Knee Airbags: Are Their Safety Claims A Bunch Of Hot Air?

Bonus! A rudimentary history of the airbag. 

The idea of the airbag - a gas-inflated cushion to cushion the blow of major car accidents - is a great idea, by and large. Invented in 1952, technology was insufficient to make the airbag practical at the time. By the 1970s, the technology was there, and General Motors offered dual front, dual stage airbags from 1973-1976. Called ACRS, Air Cushion Restraint System, it was a great idea for the time, with a flaw - it was designed to work without, not with, seat belts. Then, in the early 1980s, Mercedes Benz came out with a system, called "SRS" for Supplemental Restraint System, that was designed to supplement the seat belt in a major crash. At first, it had only a driver airbag, but passenger airbags soon followed. Soon, luxury manufacturers began to adopt the bags, and news articles began to appear touting their safety benefits. Crash tests also proved the safety benefits of the airbags. By the early 1990s, airbags were irresistible. They were saving lives. By 1993, most new cars in the US had a driver airbag, and by 1995 most were equipped with dual airbag.

Side airbags followed shortly thereafter. Pioneered by Volvo in 1994, most luxury cars offered them as standard by 1998, and even economy cars such as the Toyota Corolla could be had with them by then. By 2008, they were ubiquitous on new cars. Curtain airbags - pioneered by BMW in 1997 - also saw quick adoption. A stringent new crash test which simulates an SUV or a pickup striking the side of a vehicle was launched by the IIHS in 2003, and test after test proved that some sort of head protection was needed to get even a halfway decent score in the test. Real world data also proved the curtains' amazing benefit: 45 percent reduction in driver deaths in driver side impacts was observed in a 2003 IIHS study. Today's curtains are far better at cushioning heads and blocking debris than the late 1990s-early 2000s curtains seen in that study, so the fatality reduction would be expected to be even greater. 

Almost all cars sold since about 2009 (and most from a few years before then) come with a set of 6 airbags standard. You get a driver front airbag, a passenger front airbag, a side airbag in each front seat, and side curtain airbags on each side. On top of this common set, knee airbags, rear seat side airbags, and even seat cushion airbags are cropping up in the race to cram more 'bags in our rides. 

Knee airbags are the most common. A large percentage of cars, maybe half, have at least a driver knee airbag. Passenger knee airbags, fortunately, remain rare. While a driver knee airbag certainly doesn't hurt things, I've found that it offers limited benefits at best. 

Wha?!?! An airbag that doesn't help much?

Knee airbags are commonly touted to provide cushioning to the knees and legs, hence the term "knee airbag". The idea gives me a bit of heebie-jeebies, since I sit with next to no distance between my knees and the dash. (I'm 6' tall with fairly short legs for my height). But my car doesn't have knee airbags - it has only the common six airbag system. So I wouldn't know the ergonomics of actually sitting behind a knee airbag. For all I know, they could have it set up so that it's more comfortable to sit with your knees farther back from the lower dash. 

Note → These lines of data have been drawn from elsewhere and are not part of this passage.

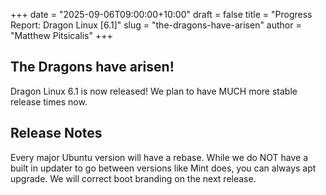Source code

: +++
date = "2025-09-06T09:00:00+10:00"
draft = false
title = "Progress Report: Dragon Linux [6.1]"
slug = "the-dragons-have-arisen"
author = "Matthew Pitsicalis"
+++

## The Dragons have arisen!

Dragon Linux 6.1 is now released! We plan to have MUCH more stable release times now.

## Release Notes

Every major Ubuntu version will have a rebase. While we do NOT have a built in updater to go between versions like Mint does, you can always apt upgrade. We will correct boot branding on the next release.
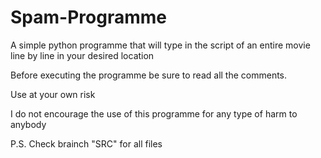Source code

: # Spam-Programme

A simple python programme that will type in the script of an entire movie line by line in your desired location

Before executing the programme be sure to read all the comments.

Use at your own risk

I do not encourage the use of this programme for any type of harm to anybody

P.S. Check brainch "SRC" for all files
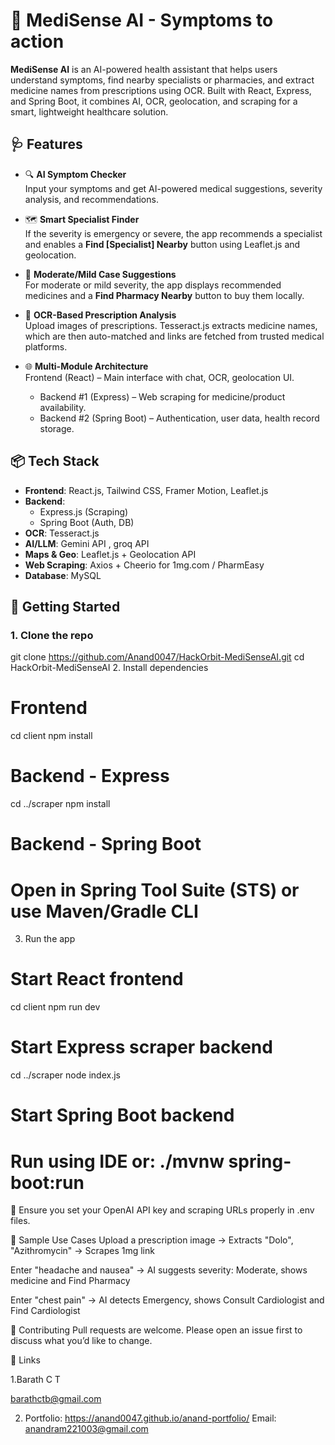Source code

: # 🧠 MediSense AI - Symptoms to action   


**MediSense AI** is an AI-powered health assistant that helps users understand symptoms, find nearby specialists or pharmacies, and extract medicine names from prescriptions using OCR. Built with React, Express, and Spring Boot, it combines AI, OCR, geolocation, and scraping for a smart, lightweight healthcare solution.

## 🩺 Features

- 🔍 **AI Symptom Checker**  
  Input your symptoms and get AI-powered medical suggestions, severity analysis, and recommendations.

- 🗺️ **Smart Specialist Finder**  
  If the severity is emergency or severe, the app recommends a specialist and enables a **Find [Specialist] Nearby** button using Leaflet.js and geolocation.

- 💊 **Moderate/Mild Case Suggestions**  
  For moderate or mild severity, the app displays recommended medicines and a **Find Pharmacy Nearby** button to buy them locally.

- 📸 **OCR-Based Prescription Analysis**  
  Upload images of prescriptions. Tesseract.js extracts medicine names, which are then auto-matched and links are fetched from trusted medical platforms.

- 🌐 **Multi-Module Architecture**  
  Frontend (React) – Main interface with chat, OCR, geolocation UI.
  - Backend #1 (Express) – Web scraping for medicine/product availability.
  - Backend #2 (Spring Boot) – Authentication, user data, health record storage.

## 📦 Tech Stack

- **Frontend**: React.js, Tailwind CSS, Framer Motion, Leaflet.js
- **Backend**:
  - Express.js (Scraping)
  - Spring Boot (Auth, DB)
- **OCR**: Tesseract.js
- **AI/LLM**: Gemini API , groq API
- **Maps & Geo**: Leaflet.js + Geolocation API
- **Web Scraping**: Axios + Cheerio for 1mg.com / PharmEasy
- **Database**: MySQL

## 🚀 Getting Started

### 1. Clone the repo

git clone https://github.com/Anand0047/HackOrbit-MediSenseAI.git
cd HackOrbit-MediSenseAI
2. Install dependencies



# Frontend
cd client
npm install

# Backend - Express
cd ../scraper
npm install

# Backend - Spring Boot
# Open in Spring Tool Suite (STS) or use Maven/Gradle CLI
3. Run the app



# Start React frontend
cd client
npm run dev

# Start Express scraper backend
cd ../scraper
node index.js

# Start Spring Boot backend
# Run using IDE or: ./mvnw spring-boot:run
📌 Ensure you set your OpenAI API key and scraping URLs properly in .env files.

🧪 Sample Use Cases
Upload a prescription image → Extracts "Dolo", "Azithromycin" → Scrapes 1mg link

Enter "headache and nausea" → AI suggests severity: Moderate, shows medicine and Find Pharmacy

Enter "chest pain" → AI detects Emergency, shows Consult Cardiologist and Find Cardiologist


🤝 Contributing
Pull requests are welcome. Please open an issue first to discuss what you’d like to change.


🔗 Links

1.Barath C T

barathctb@gmail.com 

2. Portfolio: https://anand0047.github.io/anand-portfolio/
 Email: anandram221003@gmail.com

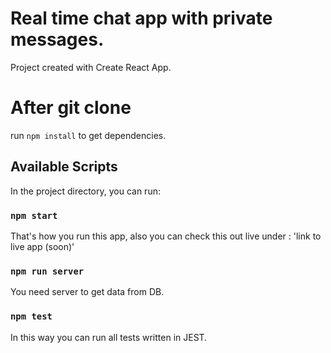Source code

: # Real time chat app with private messages.

Project created with Create React App.


# After git clone

run `npm install` to get dependencies.

## Available Scripts

In the project directory, you can run:

### `npm start`

That's how you run this app, also you can check this out live under : 'link to live app (soon)'

### `npm run server`

You need server to get data from DB.

### `npm test`

In this way you can run all tests written in JEST.
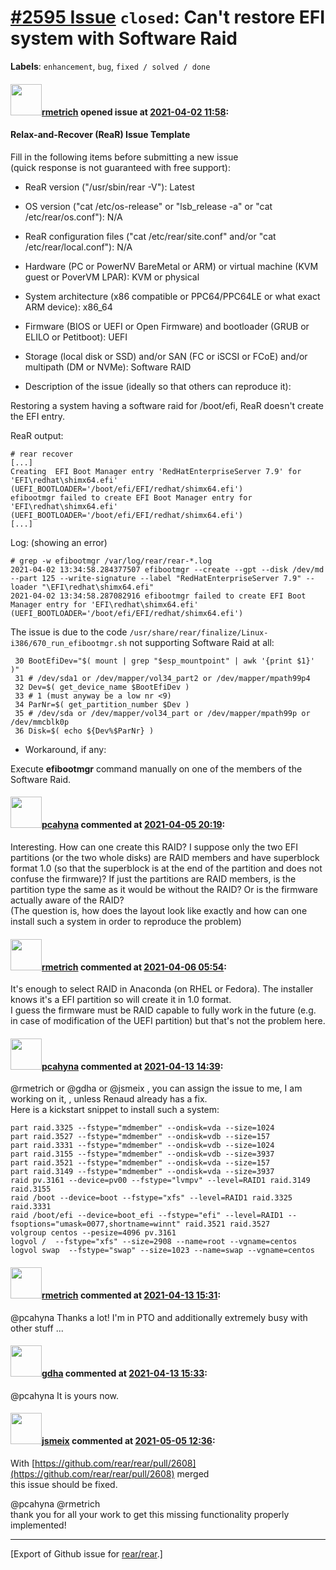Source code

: [\#2595 Issue](https://github.com/rear/rear/issues/2595) `closed`: Can't restore EFI system with Software Raid
==============================================================================================================

**Labels**: `enhancement`, `bug`, `fixed / solved / done`

#### <img src="https://avatars.githubusercontent.com/u/1163635?u=36b5e32e1dd55f1ce77cad431a5683fce40a7934&v=4" width="50">[rmetrich](https://github.com/rmetrich) opened issue at [2021-04-02 11:58](https://github.com/rear/rear/issues/2595):

#### Relax-and-Recover (ReaR) Issue Template

Fill in the following items before submitting a new issue  
(quick response is not guaranteed with free support):

-   ReaR version ("/usr/sbin/rear -V"): Latest

-   OS version ("cat /etc/os-release" or "lsb\_release -a" or "cat
    /etc/rear/os.conf"): N/A

-   ReaR configuration files ("cat /etc/rear/site.conf" and/or "cat
    /etc/rear/local.conf"): N/A

-   Hardware (PC or PowerNV BareMetal or ARM) or virtual machine (KVM
    guest or PoverVM LPAR): KVM or physical

-   System architecture (x86 compatible or PPC64/PPC64LE or what exact
    ARM device): x86\_64

-   Firmware (BIOS or UEFI or Open Firmware) and bootloader (GRUB or
    ELILO or Petitboot): UEFI

-   Storage (local disk or SSD) and/or SAN (FC or iSCSI or FCoE) and/or
    multipath (DM or NVMe): Software RAID

-   Description of the issue (ideally so that others can reproduce it):

Restoring a system having a software raid for /boot/efi, ReaR doesn't
create the EFI entry.

ReaR output:

    # rear recover
    [...]
    Creating  EFI Boot Manager entry 'RedHatEnterpriseServer 7.9' for 'EFI\redhat\shimx64.efi' (UEFI_BOOTLOADER='/boot/efi/EFI/redhat/shimx64.efi')
    efibootmgr failed to create EFI Boot Manager entry for 'EFI\redhat\shimx64.efi' (UEFI_BOOTLOADER='/boot/efi/EFI/redhat/shimx64.efi')
    [...]

Log: (showing an error)

    # grep -w efibootmgr /var/log/rear/rear-*.log
    2021-04-02 13:34:58.284377507 efibootmgr --create --gpt --disk /dev/md --part 125 --write-signature --label "RedHatEnterpriseServer 7.9" --loader "\EFI\redhat\shimx64.efi"
    2021-04-02 13:34:58.287082916 efibootmgr failed to create EFI Boot Manager entry for 'EFI\redhat\shimx64.efi' (UEFI_BOOTLOADER='/boot/efi/EFI/redhat/shimx64.efi')

The issue is due to the code
`/usr/share/rear/finalize/Linux-i386/670_run_efibootmgr.sh` not
supporting Software Raid at all:

     30 BootEfiDev="$( mount | grep "$esp_mountpoint" | awk '{print $1}' )"
     31 # /dev/sda1 or /dev/mapper/vol34_part2 or /dev/mapper/mpath99p4
     32 Dev=$( get_device_name $BootEfiDev )
     33 # 1 (must anyway be a low nr <9)
     34 ParNr=$( get_partition_number $Dev )
     35 # /dev/sda or /dev/mapper/vol34_part or /dev/mapper/mpath99p or /dev/mmcblk0p
     36 Disk=$( echo ${Dev%$ParNr} )

-   Workaround, if any:

Execute **efibootmgr** command manually on one of the members of the
Software Raid.

#### <img src="https://avatars.githubusercontent.com/u/26300485?u=9105d243bc9f7ade463a3e52e8dd13fa67837158&v=4" width="50">[pcahyna](https://github.com/pcahyna) commented at [2021-04-05 20:19](https://github.com/rear/rear/issues/2595#issuecomment-813626419):

Interesting. How can one create this RAID? I suppose only the two EFI
partitions (or the two whole disks) are RAID members and have superblock
format 1.0 (so that the superblock is at the end of the partition and
does not confuse the firmware)? If just the partitions are RAID members,
is the partition type the same as it would be without the RAID? Or is
the firmware actually aware of the RAID?  
(The question is, how does the layout look like exactly and how can one
install such a system in order to reproduce the problem)

#### <img src="https://avatars.githubusercontent.com/u/1163635?u=36b5e32e1dd55f1ce77cad431a5683fce40a7934&v=4" width="50">[rmetrich](https://github.com/rmetrich) commented at [2021-04-06 05:54](https://github.com/rear/rear/issues/2595#issuecomment-813843855):

It's enough to select RAID in Anaconda (on RHEL or Fedora). The
installer knows it's a EFI partition so will create it in 1.0 format.  
I guess the firmware must be RAID capable to fully work in the future
(e.g. in case of modification of the UEFI partition) but that's not the
problem here.

#### <img src="https://avatars.githubusercontent.com/u/26300485?u=9105d243bc9f7ade463a3e52e8dd13fa67837158&v=4" width="50">[pcahyna](https://github.com/pcahyna) commented at [2021-04-13 14:39](https://github.com/rear/rear/issues/2595#issuecomment-818789594):

@rmetrich or @gdha or @jsmeix , you can assign the issue to me, I am
working on it, , unless Renaud already has a fix.  
Here is a kickstart snippet to install such a system:

    part raid.3325 --fstype="mdmember" --ondisk=vda --size=1024
    part raid.3527 --fstype="mdmember" --ondisk=vdb --size=157
    part raid.3331 --fstype="mdmember" --ondisk=vdb --size=1024
    part raid.3155 --fstype="mdmember" --ondisk=vdb --size=3937
    part raid.3521 --fstype="mdmember" --ondisk=vda --size=157
    part raid.3149 --fstype="mdmember" --ondisk=vda --size=3937
    raid pv.3161 --device=pv00 --fstype="lvmpv" --level=RAID1 raid.3149 raid.3155
    raid /boot --device=boot --fstype="xfs" --level=RAID1 raid.3325 raid.3331
    raid /boot/efi --device=boot_efi --fstype="efi" --level=RAID1 --fsoptions="umask=0077,shortname=winnt" raid.3521 raid.3527
    volgroup centos --pesize=4096 pv.3161
    logvol /  --fstype="xfs" --size=2908 --name=root --vgname=centos
    logvol swap  --fstype="swap" --size=1023 --name=swap --vgname=centos

#### <img src="https://avatars.githubusercontent.com/u/1163635?u=36b5e32e1dd55f1ce77cad431a5683fce40a7934&v=4" width="50">[rmetrich](https://github.com/rmetrich) commented at [2021-04-13 15:31](https://github.com/rear/rear/issues/2595#issuecomment-818830020):

@pcahyna Thanks a lot! I'm in PTO and additionally extremely busy with
other stuff ...

#### <img src="https://avatars.githubusercontent.com/u/888633?u=cdaeb31efcc0048d3619651aa18dd4b76e636b21&v=4" width="50">[gdha](https://github.com/gdha) commented at [2021-04-13 15:33](https://github.com/rear/rear/issues/2595#issuecomment-818830962):

@pcahyna It is yours now.

#### <img src="https://avatars.githubusercontent.com/u/1788608?u=925fc54e2ce01551392622446ece427f51e2f0ce&v=4" width="50">[jsmeix](https://github.com/jsmeix) commented at [2021-05-05 12:36](https://github.com/rear/rear/issues/2595#issuecomment-832652070):

With
[https://github.com/rear/rear/pull/2608](https://github.com/rear/rear/pull/2608)
merged  
this issue should be fixed.

@pcahyna @rmetrich  
thank you for all your work to get this missing functionality properly
implemented!

------------------------------------------------------------------------

\[Export of Github issue for
[rear/rear](https://github.com/rear/rear).\]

It is the structure of the car that primarily determines what can happen to the legs and knees in a frontal crash, not the presence or absence of a knee airbag. The new IIHS small overlap is a gold mine for what can happen during structural collapse; there are a number of structural failures both with and without knee airbags. Some cars from Lexus, Toyota, Ford, GM, even Mercedes and BMW, equipped with knee airbags earned poor ratings for leg protection in the new test. That's not to say that all cars with knee airbags will crush your legs in a small overlap crash test - there were a few good performers equipped with them. And some cars did seem to show some benefit from the knee airbags, such as the 2012-present Toyota Camry, which suffered structural collapse but left the legs relatively uninjured.

So, overall, knee airbags don't really help or hurt. And they generally don't make up for a bad structure. Six airbags are enough.